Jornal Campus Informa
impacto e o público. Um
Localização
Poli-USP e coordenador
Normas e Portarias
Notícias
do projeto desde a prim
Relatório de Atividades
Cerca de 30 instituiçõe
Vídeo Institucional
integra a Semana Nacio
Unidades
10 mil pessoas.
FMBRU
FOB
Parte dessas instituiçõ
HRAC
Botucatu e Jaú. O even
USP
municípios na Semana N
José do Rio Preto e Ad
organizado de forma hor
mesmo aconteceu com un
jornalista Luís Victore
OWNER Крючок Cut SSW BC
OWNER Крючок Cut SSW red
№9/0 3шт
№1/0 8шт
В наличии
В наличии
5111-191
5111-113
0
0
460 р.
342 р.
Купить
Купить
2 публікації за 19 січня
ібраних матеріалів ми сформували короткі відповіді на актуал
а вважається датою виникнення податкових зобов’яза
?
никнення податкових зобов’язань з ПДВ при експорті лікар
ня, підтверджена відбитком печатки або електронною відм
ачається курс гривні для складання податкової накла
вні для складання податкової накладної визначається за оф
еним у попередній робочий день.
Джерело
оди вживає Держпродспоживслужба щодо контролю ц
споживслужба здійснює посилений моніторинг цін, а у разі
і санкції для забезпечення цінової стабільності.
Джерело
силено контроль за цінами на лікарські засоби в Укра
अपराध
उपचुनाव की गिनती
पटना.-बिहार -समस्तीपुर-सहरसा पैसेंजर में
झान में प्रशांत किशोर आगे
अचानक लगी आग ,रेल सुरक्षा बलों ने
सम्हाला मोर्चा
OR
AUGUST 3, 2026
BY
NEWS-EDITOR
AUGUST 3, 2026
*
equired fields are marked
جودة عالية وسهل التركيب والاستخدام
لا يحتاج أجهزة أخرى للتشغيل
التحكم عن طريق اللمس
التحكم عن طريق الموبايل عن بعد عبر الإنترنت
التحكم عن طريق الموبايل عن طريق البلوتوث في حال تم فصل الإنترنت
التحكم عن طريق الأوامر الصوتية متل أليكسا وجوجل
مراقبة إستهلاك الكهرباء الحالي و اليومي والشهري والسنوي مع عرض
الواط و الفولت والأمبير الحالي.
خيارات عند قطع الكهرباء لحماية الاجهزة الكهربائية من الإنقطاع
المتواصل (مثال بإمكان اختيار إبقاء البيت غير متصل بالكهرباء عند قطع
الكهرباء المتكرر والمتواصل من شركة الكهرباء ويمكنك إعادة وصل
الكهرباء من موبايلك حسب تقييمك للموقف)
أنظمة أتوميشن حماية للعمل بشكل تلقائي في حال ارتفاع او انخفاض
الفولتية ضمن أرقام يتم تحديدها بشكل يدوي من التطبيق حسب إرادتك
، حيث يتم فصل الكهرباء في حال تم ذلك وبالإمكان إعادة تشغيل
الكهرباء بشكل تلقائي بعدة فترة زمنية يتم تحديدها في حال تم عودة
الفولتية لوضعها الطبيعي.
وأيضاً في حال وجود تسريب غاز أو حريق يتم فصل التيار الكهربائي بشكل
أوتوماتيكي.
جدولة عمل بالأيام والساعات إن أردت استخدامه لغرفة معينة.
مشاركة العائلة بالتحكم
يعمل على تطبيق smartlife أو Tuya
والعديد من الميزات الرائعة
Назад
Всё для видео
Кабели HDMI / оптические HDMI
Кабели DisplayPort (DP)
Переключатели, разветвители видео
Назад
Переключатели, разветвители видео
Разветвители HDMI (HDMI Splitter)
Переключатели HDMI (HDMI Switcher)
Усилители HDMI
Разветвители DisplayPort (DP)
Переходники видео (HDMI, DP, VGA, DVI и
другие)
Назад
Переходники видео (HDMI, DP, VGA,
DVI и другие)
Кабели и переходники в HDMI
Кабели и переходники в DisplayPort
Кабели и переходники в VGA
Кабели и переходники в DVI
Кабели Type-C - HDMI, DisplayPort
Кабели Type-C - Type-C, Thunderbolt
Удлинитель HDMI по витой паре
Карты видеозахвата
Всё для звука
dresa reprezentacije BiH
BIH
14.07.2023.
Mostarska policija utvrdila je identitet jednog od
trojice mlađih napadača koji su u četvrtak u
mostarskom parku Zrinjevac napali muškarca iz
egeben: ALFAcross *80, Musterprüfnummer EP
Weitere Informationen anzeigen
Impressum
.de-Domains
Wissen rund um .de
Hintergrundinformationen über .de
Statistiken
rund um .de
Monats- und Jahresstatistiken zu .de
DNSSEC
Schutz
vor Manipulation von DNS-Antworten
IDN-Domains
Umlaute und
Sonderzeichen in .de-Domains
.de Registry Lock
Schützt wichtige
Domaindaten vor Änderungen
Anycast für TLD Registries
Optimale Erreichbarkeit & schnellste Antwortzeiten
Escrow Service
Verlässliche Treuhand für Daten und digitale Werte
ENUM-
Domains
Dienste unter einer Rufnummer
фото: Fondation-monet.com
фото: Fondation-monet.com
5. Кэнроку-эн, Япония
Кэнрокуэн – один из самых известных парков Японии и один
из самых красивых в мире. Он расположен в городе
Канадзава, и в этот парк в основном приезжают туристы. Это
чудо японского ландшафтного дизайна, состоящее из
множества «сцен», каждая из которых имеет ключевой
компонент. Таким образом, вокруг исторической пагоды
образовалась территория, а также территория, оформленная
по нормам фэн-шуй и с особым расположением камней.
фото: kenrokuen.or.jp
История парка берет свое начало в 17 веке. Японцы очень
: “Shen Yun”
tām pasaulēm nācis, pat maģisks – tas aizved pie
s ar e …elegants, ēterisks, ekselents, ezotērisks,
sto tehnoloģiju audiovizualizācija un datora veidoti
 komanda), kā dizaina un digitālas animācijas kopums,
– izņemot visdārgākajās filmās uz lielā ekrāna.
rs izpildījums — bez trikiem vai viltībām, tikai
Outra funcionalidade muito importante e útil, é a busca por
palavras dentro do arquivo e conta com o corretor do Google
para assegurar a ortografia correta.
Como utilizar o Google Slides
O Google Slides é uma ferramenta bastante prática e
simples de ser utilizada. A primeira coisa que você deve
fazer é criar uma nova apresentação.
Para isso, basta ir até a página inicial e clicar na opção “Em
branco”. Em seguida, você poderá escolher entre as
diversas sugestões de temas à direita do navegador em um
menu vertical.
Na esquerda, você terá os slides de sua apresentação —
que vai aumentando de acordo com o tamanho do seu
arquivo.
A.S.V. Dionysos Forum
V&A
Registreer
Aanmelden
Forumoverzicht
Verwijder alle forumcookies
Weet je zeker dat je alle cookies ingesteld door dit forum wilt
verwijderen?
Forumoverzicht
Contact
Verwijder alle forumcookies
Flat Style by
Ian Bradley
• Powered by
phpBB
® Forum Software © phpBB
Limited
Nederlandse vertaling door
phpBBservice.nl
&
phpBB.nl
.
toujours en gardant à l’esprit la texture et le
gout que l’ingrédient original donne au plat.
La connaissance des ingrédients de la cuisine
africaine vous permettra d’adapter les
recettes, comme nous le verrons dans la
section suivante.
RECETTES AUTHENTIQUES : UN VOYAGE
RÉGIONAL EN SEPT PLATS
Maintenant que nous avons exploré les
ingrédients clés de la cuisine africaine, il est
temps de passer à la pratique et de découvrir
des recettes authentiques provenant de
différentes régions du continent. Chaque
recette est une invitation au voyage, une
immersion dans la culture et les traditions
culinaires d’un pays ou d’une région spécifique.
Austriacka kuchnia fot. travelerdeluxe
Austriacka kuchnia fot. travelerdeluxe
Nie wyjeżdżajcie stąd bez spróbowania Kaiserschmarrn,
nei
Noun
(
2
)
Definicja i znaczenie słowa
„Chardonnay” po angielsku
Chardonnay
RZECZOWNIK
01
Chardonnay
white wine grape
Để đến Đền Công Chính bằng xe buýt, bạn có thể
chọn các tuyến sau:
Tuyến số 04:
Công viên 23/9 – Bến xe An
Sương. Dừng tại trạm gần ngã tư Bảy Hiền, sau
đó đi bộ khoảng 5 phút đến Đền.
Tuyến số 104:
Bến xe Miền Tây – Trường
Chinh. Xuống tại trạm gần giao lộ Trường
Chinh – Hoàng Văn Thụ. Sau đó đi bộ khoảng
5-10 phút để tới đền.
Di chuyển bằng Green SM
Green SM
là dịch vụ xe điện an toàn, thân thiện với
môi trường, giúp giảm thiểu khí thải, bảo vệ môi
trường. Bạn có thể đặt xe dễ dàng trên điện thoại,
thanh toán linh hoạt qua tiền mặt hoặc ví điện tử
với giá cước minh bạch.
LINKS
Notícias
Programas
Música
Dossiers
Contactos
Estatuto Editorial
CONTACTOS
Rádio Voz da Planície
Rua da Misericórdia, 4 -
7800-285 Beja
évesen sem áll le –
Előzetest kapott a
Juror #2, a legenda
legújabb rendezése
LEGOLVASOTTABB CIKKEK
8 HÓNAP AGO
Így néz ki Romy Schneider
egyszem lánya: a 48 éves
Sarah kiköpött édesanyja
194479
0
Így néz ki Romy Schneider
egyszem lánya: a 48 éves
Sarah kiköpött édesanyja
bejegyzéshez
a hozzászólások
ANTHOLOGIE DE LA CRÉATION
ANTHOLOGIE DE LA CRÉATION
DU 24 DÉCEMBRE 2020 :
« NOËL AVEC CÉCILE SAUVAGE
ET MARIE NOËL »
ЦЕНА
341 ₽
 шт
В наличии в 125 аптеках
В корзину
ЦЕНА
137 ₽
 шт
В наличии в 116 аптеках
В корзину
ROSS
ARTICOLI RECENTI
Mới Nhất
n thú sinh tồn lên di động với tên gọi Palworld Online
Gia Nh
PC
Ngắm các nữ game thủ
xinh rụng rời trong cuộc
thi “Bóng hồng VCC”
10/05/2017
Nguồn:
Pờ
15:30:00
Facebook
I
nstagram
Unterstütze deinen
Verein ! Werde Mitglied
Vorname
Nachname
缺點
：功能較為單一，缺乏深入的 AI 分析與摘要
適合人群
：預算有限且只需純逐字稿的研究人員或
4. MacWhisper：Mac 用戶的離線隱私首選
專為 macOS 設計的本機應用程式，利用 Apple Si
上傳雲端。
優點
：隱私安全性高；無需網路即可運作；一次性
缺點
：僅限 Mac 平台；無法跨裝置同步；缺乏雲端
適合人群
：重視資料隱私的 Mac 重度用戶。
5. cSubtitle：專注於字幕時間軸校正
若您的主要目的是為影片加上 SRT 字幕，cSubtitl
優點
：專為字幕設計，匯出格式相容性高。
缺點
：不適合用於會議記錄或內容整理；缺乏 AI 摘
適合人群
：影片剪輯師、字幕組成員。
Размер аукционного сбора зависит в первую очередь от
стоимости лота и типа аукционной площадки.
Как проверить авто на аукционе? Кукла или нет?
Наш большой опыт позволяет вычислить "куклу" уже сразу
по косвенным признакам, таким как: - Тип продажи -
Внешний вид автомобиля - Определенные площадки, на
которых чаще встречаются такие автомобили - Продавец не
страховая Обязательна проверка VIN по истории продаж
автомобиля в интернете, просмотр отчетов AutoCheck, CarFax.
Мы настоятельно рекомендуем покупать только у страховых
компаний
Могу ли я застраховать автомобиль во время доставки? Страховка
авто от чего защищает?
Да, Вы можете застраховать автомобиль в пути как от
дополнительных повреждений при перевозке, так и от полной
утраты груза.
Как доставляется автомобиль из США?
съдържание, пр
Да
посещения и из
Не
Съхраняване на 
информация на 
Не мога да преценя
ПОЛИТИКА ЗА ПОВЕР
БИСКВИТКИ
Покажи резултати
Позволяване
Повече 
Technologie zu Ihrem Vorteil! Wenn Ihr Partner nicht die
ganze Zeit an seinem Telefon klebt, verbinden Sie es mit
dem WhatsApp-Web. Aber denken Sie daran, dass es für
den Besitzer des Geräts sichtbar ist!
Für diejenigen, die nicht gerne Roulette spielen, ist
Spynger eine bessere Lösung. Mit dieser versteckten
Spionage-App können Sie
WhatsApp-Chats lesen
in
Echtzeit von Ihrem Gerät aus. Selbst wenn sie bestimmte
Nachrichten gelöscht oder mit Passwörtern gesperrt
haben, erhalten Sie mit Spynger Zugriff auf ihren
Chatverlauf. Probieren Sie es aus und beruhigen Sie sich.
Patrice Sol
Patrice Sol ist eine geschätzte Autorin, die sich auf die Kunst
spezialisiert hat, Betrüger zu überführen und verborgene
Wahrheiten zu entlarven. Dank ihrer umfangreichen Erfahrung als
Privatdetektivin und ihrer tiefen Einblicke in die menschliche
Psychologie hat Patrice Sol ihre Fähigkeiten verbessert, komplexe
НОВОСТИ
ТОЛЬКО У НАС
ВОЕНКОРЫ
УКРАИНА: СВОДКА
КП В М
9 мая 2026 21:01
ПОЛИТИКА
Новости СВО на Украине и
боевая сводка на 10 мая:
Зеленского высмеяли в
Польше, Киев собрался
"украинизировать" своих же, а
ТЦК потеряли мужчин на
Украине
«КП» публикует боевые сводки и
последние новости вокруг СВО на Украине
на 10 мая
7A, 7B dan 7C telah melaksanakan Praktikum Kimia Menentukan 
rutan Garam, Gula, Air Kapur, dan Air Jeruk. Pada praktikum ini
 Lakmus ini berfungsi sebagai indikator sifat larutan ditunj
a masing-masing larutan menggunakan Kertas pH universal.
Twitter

■ TASK TO CARRY OUT: Turn the listing into a numbered list, starting with its first line and going on through the line with "पटना.-बिहार -समस्तीपुर-सहरसा पैसेंजर में". Leave out any blank lines.

■ WRITTEN SOLUTION:
1. Jornal Campus Informa
2. impacto e o público. Um
3. Localização
4. Poli-USP e coordenador
5. Normas e Portarias
6. Notícias
7. do projeto desde a prim
8. Relatório de Atividades
9. Cerca de 30 instituiçõe
10. Vídeo Institucional
11. integra a Semana Nacio
12. Unidades
13. 10 mil pessoas.
14. FMBRU
15. FOB
16. Parte dessas instituiçõ
17. HRAC
18. Botucatu e Jaú. O even
19. USP
20. municípios na Semana N
21. José do Rio Preto e Ad
22. organizado de forma hor
23. mesmo aconteceu com un
24. jornalista Luís Victore
25. OWNER Крючок Cut SSW BC
26. OWNER Крючок Cut SSW red
27. №9/0 3шт
28. №1/0 8шт
29. В наличии
30. В наличии
31. 5111-191
32. 5111-113
33. 0
34. 0
35. 460 р.
36. 342 р.
37. Купить
38. Купить
39. 2 публікації за 19 січня
40. ібраних матеріалів ми сформували короткі відповіді на актуал
41. а вважається датою виникнення податкових зобов’яза
42. ?
43. никнення податкових зобов’язань з ПДВ при експорті лікар
44. ня, підтверджена відбитком печатки або електронною відм
45. ачається курс гривні для складання податкової накла
46. вні для складання податкової накладної визначається за оф
47. еним у попередній робочий день.
48. Джерело
49. оди вживає Держпродспоживслужба щодо контролю ц
50. споживслужба здійснює посилений моніторинг цін, а у разі
51. і санкції для забезпечення цінової стабільності.
52. Джерело
53. силено контроль за цінами на лікарські засоби в Укра
54. अपराध
55. उपचुनाव की गिनती
56. पटना.-बिहार -समस्तीपुर-सहरसा पैसेंजर में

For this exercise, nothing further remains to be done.